--- Task brief ---
Write what comes next in the AudioTimestampPoller refactoring commit and diff, starting right after its last line; the data that follows it is separate.

--- Extract to read ---
--------------------------------

Refactor AudioTimestampPoller to a smaller API surface

This moves the position estimation and plausibility checks inside
the class.

Mostly a no-op change, except that the plausible checks now use
the estimated timestamp from getTimestamp and the playback head
position to make them actually comparable. Before, we were comparing
the last snapshot states which may not necessarily be close together.
Given the large error threshold of 5 seconds, this shouldn't make
a practical difference though, just avoids noise and confusion.

PiperOrigin-RevId: 754035464

libraries/exoplayer/src/main/java/androidx/media3/exoplayer/audio/AudioTimestampPoller.java

@@ -15,13 +15,14 @@
  */
 package androidx.media3.exoplayer.audio;
 
+import static androidx.media3.common.util.Util.sampleCountToDurationUs;
 import static java.lang.annotation.ElementType.TYPE_USE;
 
 import android.media.AudioTimestamp;
 import android.media.AudioTrack;
 import androidx.annotation.IntDef;
-import androidx.annotation.Nullable;
 import androidx.media3.common.C;
+import androidx.media3.common.util.Util;
 import java.lang.annotation.Documented;
 import java.lang.annotation.Retention;
 import java.lang.annotation.RetentionPolicy;
@@ -31,16 +32,11 @@ import java.lang.annotation.Target;
  * Polls the {@link AudioTrack} timestamp, if the platform supports it, taking care of polling at
  * the appropriate rate to detect when the timestamp starts to advance.
  *
- * <p>When the audio track isn't paused, call {@link #maybePollTimestamp(long)} regularly to check
- * for timestamp updates. If it returns {@code true}, call {@link #getTimestampPositionFrames()} and
- * {@link #getTimestampSystemTimeUs()} to access the updated timestamp, then call {@link
- * #acceptTimestamp()} or {@link #rejectTimestamp()} to accept or reject it.

--------------------------------

--- Provided information ---
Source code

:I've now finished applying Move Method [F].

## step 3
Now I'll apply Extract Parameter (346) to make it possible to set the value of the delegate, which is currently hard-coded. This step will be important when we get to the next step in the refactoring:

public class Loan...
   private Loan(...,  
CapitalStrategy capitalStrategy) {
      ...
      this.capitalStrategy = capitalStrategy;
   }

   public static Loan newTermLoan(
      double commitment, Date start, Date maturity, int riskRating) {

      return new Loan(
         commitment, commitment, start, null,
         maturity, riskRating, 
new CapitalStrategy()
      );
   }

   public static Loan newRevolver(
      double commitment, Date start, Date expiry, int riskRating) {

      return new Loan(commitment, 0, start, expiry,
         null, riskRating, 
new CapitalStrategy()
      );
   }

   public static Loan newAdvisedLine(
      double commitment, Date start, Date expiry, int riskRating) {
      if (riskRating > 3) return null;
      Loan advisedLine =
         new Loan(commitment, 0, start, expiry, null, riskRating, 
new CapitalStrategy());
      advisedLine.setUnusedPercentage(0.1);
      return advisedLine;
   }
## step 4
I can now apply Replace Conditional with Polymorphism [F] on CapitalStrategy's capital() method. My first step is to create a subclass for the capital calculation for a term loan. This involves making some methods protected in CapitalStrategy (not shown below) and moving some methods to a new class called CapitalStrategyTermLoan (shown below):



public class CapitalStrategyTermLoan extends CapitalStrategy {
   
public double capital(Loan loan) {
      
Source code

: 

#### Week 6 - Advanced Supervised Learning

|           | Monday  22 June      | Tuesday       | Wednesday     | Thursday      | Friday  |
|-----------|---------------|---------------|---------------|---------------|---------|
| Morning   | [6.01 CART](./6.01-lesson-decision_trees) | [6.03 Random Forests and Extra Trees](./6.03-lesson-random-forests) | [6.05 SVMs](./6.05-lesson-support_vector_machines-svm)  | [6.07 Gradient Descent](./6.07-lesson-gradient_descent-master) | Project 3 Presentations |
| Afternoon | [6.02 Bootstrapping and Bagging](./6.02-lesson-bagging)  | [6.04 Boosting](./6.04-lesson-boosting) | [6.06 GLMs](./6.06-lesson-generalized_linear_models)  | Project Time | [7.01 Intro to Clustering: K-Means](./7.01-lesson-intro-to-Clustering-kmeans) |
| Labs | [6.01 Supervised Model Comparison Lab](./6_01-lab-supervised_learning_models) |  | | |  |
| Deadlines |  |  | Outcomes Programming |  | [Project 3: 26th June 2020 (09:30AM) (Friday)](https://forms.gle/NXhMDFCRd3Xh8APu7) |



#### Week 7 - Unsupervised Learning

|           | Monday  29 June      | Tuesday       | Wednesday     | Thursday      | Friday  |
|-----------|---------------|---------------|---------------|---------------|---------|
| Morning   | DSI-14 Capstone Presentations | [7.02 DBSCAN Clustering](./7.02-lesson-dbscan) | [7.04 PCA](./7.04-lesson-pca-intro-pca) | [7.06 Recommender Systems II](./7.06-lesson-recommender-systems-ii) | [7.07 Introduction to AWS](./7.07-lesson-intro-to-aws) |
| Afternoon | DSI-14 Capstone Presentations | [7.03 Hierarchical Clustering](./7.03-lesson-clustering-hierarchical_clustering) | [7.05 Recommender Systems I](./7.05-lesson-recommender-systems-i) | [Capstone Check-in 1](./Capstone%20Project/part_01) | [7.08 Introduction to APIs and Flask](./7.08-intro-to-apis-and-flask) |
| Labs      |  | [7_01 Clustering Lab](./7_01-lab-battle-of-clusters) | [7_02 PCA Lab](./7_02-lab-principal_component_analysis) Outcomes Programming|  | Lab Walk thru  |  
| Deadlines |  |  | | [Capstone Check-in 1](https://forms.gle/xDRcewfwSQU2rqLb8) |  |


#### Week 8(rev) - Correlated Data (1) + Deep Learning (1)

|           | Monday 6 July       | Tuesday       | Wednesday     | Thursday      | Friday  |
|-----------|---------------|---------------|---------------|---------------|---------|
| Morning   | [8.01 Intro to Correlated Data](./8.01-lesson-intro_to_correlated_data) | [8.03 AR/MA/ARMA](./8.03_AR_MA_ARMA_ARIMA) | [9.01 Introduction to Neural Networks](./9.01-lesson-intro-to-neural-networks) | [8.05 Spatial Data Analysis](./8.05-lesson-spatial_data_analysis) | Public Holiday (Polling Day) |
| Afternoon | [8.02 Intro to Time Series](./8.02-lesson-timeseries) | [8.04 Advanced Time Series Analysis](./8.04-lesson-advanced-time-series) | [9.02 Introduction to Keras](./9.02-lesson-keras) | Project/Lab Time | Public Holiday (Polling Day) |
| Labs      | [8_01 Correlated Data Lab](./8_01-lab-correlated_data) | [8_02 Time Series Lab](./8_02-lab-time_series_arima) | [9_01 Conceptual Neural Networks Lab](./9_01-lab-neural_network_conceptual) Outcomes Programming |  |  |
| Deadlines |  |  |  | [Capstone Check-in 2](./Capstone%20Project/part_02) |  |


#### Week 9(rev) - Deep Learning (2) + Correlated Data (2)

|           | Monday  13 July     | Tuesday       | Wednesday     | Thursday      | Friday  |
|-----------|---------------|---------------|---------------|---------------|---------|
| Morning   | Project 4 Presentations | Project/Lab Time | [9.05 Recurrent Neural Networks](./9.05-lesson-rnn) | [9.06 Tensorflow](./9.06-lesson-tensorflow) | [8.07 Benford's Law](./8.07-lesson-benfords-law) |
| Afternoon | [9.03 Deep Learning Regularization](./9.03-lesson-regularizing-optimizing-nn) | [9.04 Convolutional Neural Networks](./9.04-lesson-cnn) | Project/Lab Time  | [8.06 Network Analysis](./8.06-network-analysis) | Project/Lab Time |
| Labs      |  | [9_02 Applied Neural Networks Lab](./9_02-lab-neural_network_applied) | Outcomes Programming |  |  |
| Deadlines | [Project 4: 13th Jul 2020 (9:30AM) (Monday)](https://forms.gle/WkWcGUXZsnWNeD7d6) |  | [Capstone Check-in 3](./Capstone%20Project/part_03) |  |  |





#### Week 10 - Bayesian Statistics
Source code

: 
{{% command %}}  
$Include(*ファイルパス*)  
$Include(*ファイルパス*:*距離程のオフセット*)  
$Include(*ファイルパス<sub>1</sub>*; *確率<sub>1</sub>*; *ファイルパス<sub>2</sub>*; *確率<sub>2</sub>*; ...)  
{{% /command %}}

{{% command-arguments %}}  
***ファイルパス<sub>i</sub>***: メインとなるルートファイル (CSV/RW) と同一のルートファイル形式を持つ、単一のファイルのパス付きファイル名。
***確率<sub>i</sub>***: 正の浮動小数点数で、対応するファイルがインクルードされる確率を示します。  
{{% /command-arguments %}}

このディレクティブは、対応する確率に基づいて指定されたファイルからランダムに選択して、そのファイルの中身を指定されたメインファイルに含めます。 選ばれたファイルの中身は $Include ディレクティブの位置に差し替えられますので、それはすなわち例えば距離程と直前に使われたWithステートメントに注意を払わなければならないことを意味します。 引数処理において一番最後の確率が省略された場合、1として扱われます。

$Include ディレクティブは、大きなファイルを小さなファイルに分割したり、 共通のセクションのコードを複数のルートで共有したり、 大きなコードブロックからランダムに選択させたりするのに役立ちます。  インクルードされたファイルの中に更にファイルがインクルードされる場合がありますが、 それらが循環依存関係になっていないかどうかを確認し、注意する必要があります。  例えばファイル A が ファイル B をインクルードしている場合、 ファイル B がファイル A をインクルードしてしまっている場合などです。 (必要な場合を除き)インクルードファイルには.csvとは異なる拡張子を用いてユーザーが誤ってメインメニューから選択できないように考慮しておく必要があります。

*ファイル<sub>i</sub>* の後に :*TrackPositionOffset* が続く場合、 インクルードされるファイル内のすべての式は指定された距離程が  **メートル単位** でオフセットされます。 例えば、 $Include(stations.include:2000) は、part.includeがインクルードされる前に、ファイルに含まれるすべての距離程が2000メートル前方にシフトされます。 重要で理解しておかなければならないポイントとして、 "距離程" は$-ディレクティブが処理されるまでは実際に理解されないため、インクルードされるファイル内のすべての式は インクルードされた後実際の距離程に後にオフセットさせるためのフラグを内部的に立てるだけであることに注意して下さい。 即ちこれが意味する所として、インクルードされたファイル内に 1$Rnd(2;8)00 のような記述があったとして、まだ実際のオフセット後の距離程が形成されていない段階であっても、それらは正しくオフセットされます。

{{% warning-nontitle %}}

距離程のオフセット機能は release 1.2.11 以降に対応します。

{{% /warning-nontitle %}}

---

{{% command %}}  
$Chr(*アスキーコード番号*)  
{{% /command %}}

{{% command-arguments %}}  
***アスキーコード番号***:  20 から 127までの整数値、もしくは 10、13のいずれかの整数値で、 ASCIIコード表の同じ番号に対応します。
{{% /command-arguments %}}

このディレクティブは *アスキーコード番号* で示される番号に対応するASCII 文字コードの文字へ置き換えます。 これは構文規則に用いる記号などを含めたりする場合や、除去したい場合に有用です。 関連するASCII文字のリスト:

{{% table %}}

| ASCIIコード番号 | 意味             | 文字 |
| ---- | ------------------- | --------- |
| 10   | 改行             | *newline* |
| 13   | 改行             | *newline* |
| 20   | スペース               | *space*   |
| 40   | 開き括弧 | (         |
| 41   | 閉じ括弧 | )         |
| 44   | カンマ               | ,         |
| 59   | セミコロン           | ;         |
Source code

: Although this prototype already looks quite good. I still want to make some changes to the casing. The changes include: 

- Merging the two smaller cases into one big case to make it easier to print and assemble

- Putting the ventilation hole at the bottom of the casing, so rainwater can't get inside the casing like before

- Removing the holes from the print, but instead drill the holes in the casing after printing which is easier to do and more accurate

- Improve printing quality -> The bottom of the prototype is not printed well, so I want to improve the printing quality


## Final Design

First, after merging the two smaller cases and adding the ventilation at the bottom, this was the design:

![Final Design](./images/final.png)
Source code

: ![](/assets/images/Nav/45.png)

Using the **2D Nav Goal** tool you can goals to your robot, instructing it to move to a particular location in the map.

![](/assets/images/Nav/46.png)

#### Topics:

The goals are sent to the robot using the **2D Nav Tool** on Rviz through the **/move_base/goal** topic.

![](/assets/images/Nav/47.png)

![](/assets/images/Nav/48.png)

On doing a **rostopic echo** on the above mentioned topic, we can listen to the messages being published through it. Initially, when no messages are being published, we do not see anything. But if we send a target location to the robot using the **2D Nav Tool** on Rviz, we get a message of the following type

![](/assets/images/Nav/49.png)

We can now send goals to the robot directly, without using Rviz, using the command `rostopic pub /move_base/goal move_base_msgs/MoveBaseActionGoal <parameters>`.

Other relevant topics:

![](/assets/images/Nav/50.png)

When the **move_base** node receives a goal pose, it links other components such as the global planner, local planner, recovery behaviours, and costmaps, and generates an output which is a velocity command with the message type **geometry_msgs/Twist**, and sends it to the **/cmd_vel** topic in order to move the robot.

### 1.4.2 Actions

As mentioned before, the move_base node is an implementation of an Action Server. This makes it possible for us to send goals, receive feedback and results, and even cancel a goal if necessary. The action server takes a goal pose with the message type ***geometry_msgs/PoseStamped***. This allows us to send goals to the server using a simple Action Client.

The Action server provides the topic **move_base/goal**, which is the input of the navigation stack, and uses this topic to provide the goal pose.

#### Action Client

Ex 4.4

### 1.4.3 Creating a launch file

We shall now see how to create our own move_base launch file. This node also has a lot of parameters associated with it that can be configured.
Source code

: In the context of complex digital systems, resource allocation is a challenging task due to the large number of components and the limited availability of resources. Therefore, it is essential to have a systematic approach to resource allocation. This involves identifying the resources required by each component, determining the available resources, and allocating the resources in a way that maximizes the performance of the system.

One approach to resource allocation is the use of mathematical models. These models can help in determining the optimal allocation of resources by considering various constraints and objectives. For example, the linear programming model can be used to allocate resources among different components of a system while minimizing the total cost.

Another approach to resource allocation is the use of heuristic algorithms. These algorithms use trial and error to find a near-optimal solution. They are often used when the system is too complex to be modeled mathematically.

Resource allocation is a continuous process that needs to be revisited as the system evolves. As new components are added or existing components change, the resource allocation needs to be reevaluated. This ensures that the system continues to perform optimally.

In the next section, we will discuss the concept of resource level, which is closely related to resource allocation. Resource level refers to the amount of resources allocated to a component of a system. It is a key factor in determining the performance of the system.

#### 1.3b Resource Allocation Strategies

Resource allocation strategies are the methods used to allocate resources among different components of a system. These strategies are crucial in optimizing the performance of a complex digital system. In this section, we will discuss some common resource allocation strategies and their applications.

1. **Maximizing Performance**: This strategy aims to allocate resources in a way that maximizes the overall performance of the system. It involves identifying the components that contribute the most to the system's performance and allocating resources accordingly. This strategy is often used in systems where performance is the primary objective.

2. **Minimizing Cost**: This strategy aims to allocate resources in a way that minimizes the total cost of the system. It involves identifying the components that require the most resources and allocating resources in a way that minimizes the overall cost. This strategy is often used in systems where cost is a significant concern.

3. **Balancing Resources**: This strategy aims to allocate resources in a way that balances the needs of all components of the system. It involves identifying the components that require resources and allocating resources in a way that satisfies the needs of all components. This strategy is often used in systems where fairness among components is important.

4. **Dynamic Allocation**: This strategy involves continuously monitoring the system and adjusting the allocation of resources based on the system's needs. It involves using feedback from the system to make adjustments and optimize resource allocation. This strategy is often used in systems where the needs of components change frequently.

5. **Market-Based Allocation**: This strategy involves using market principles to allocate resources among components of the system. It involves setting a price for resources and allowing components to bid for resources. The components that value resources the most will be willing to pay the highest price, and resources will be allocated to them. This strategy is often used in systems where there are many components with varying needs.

--------------------------------

--- Task output ---
+ * <p>When the audio track isn't paused, call {@link #maybePollTimestamp} regularly to check for
+ * timestamp updates.
  *
- * <p>If {@link #hasTimestamp()} returns {@code true}, call {@link #getTimestampSystemTimeUs()} to
- * get the system time at which the latest timestamp was sampled and {@link
- * #getTimestampPositionFrames()} to get its position in frames. If {@link #hasAdvancingTimestamp()}
- * returns {@code true}, the caller should assume that the timestamp has been increasing in real
- * time since it was sampled. Otherwise, it may be stationary.
+ * <p>If {@link #hasAdvancingTimestamp()} returns {@code true}, call {@link
+ * #getTimestampPositionUs(long, float)} to get its position.
  *
  * <p>Call {@link #reset()} when pausing or resuming the track.
  */
@@ -91,7 +87,17 @@ import java.lang.annotation.Target;
    */
   private static final int INITIALIZING_DURATION_US = 500_000;
 
-  @Nullable private final AudioTimestampWrapper audioTimestamp;
+  /**
+   * AudioTrack timestamps are deemed spurious if they are offset from the system clock by more than
+   * this amount.
+   *
+   * <p>This is a fail safe that should not be required on correctly functioning devices.
+   */
+  private static final long MAX_AUDIO_TIMESTAMP_OFFSET_US = 5 * C.MICROS_PER_SECOND;
+
+  private final AudioTimestampWrapper audioTimestamp;
+  private final int sampleRate;
+  private final AudioTrackPositionTracker.Listener errorListener;
 
   private @State int state;
   private long initializeSystemTimeUs;
@@ -103,28 +109,37 @@ import java.lang.annotation.Target;
    * Creates a new audio timestamp poller.
    *
    * @param audioTrack The audio track that will provide timestamps.
+   * @param errorListener The {@link AudioTrackPositionTracker.Listener} for timestamp errors.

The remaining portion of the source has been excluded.